Final answer:
The matrix b with the characteristic polynomial given is diagonalizable because the geometric and algebraic multiplicities of its eigenvalues match, including for the repeated eigenvalue, due to the rank of b - I being 3.
Step-by-step explanation:
The given characteristic polynomial of the matrix b is −(λ − 1)2(λ − 2)(λ − 3)(λ − 4). This indicates that the eigenvalues of matrix b are 1, 2, 3, and 4, with 1 being a repeated eigenvalue (multiplicity of 2). A key property for a matrix to be diagonalizable is that it should have a sufficient number of linearly independent eigenvectors to span the vector space; specifically, for each eigenvalue, the number of linearly independent eigenvectors (geometric multiplicity) should equal to the multiplicity of the eigenvalue in the characteristic polynomial (algebraic multiplicity).
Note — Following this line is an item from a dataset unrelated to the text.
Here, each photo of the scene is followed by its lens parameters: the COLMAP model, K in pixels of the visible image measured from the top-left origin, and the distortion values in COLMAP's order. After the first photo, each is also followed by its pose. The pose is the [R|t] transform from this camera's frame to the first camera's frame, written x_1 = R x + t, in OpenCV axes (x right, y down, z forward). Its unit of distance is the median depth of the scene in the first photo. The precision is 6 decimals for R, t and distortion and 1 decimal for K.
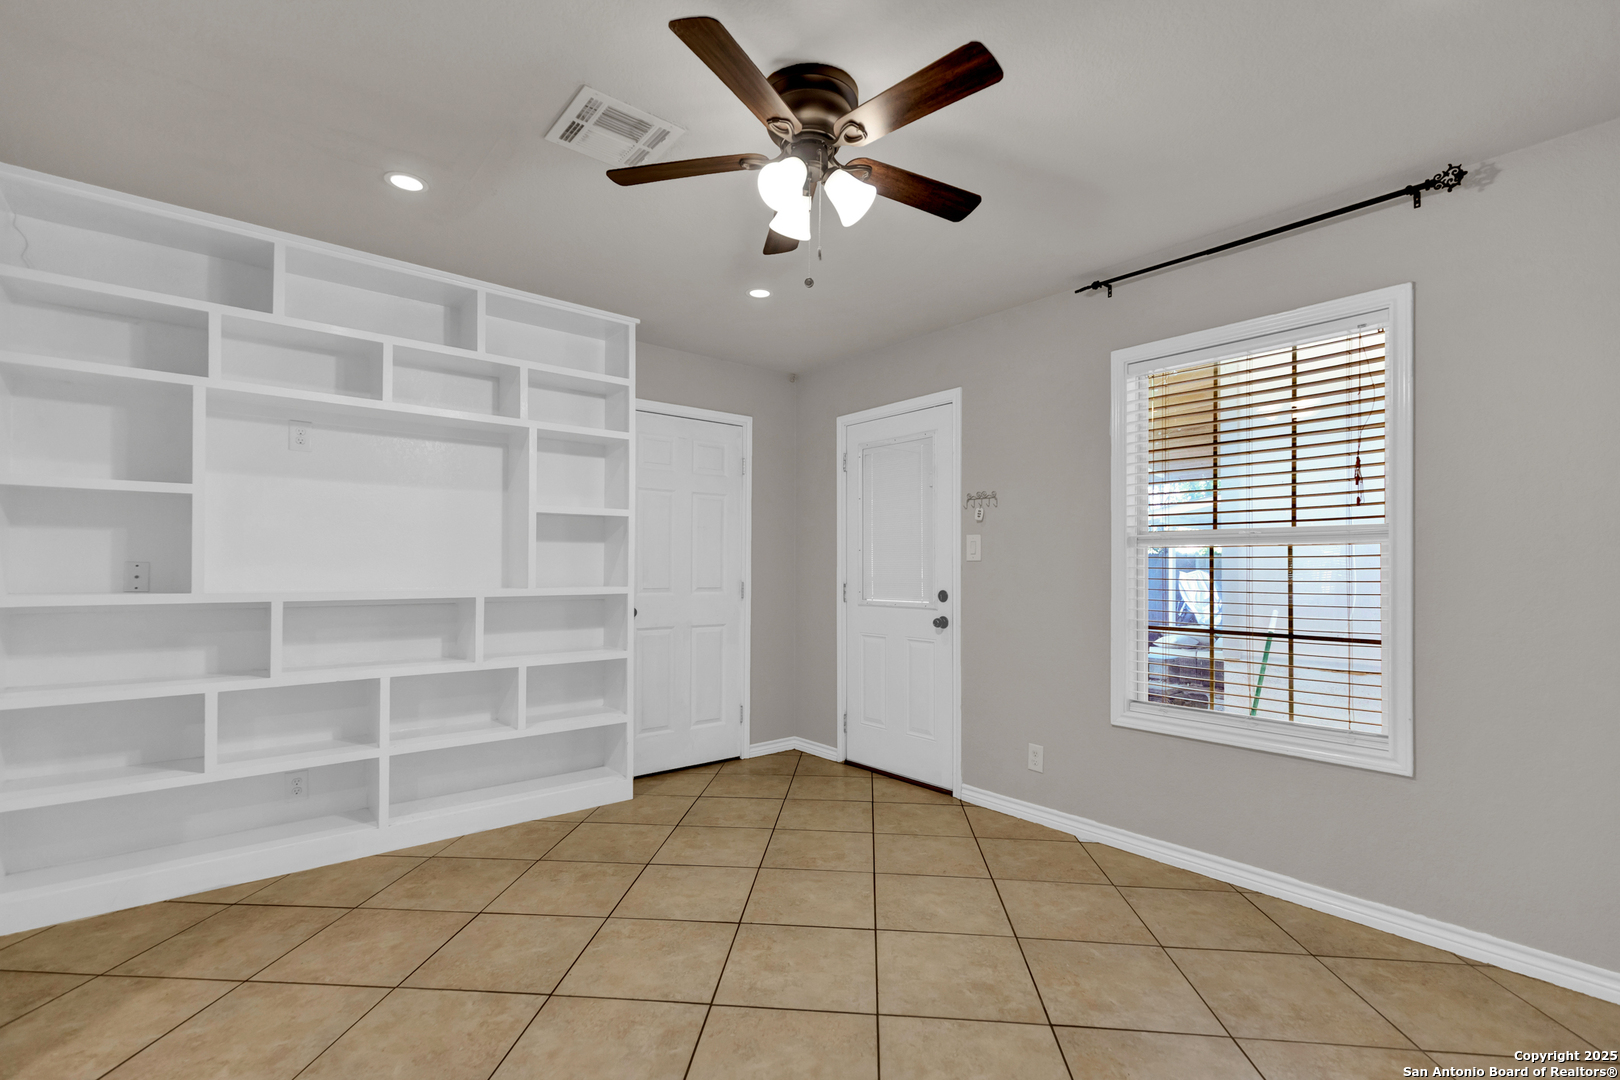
lens RADIAL K [[728.4, 0, 819.0], [0, 728.4, 563.8], [0, 0, 1]] dist [0.002990, -0.000116]
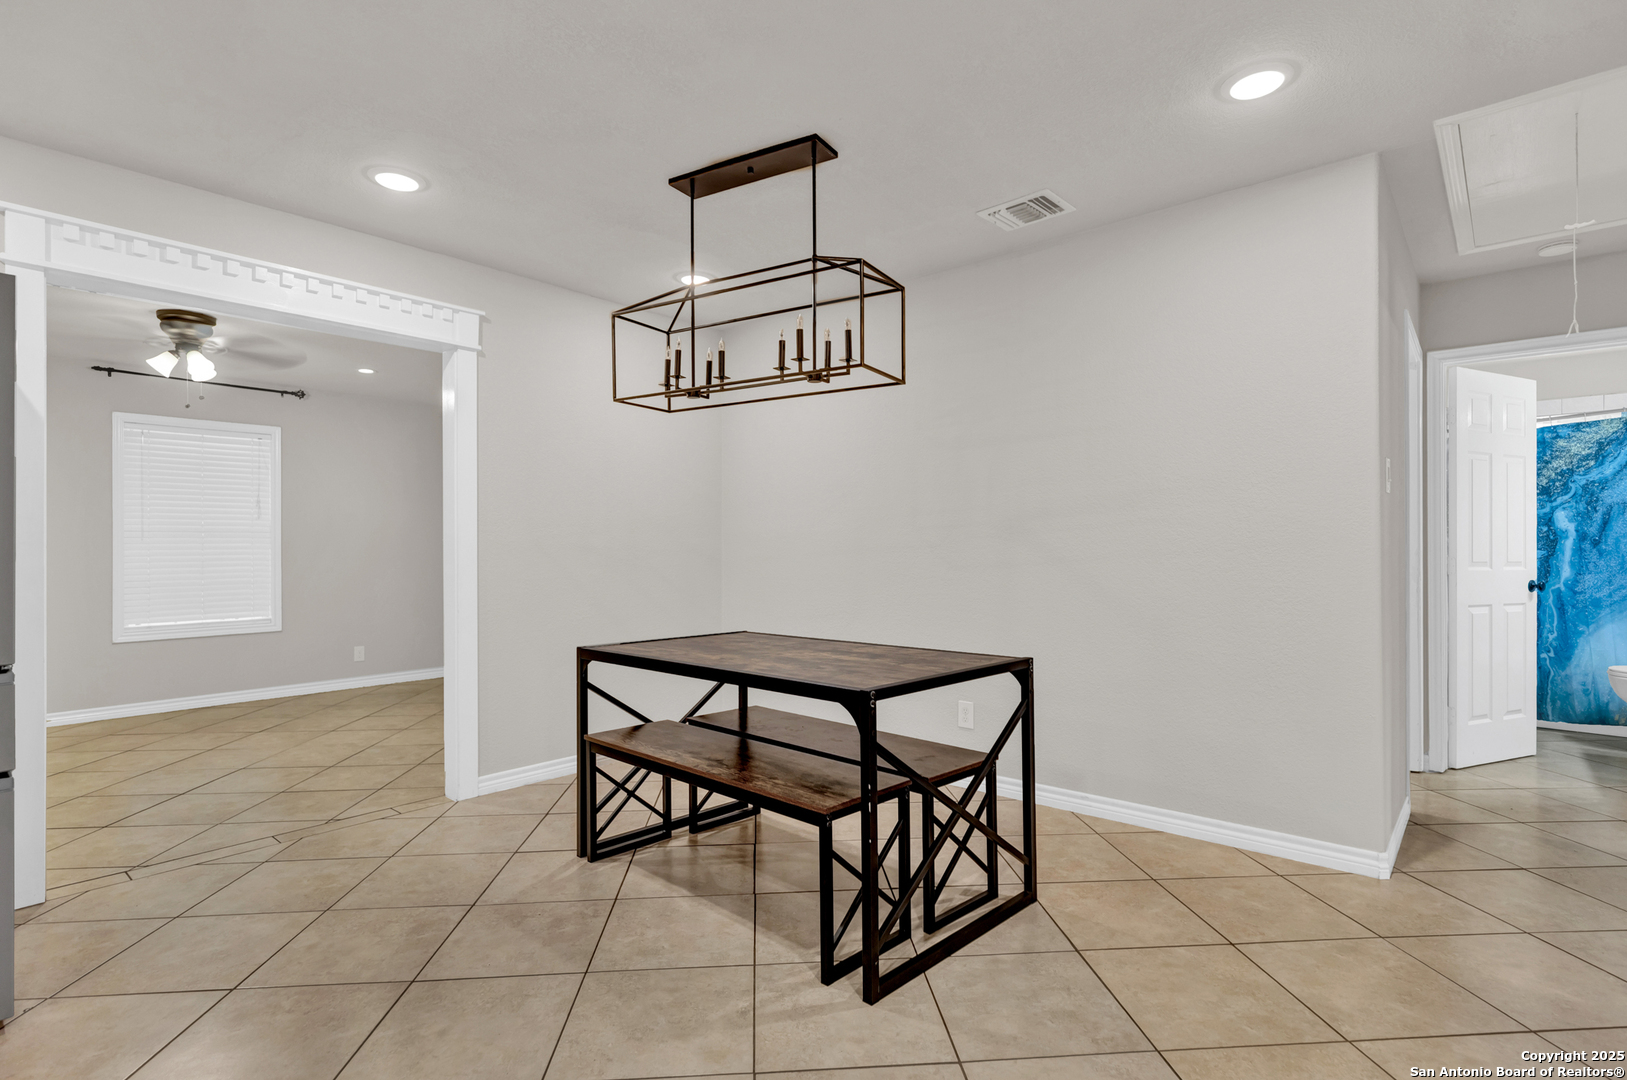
lens RADIAL K [[795.2, 0, 810.7], [0, 795.2, 547.7], [0, 0, 1]] dist [-0.001324, -0.000304]
pose [[-0.147857, 0.002987, 0.989004, -1.390534], [-0.002131, 0.999992, -0.003339, 0.010295], [-0.989006, -0.002601, -0.147849, -0.231640]]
It is given that the rank of b − I (where I is the identity matrix) is 3. Considering the multiplicity of the eigenvalue λ=1 is 2, and the rank of b − I is 3, we can deduce that the nullity of b - I (via the Rank-Nullity Theorem) is 2 (since 5 (the size of the matrix) - 3 (the rank of b - I) = 2). This means we have 2 linearly independent eigenvectors associated with the eigenvalue λ=1.
Since the algebraic and geometric multiplicities match for the eigenvalue λ=1, and the other eigenvalues are distinct (ensuring their geometric and algebraic multiplicities will also match), matrix b is indeed diagonalizable.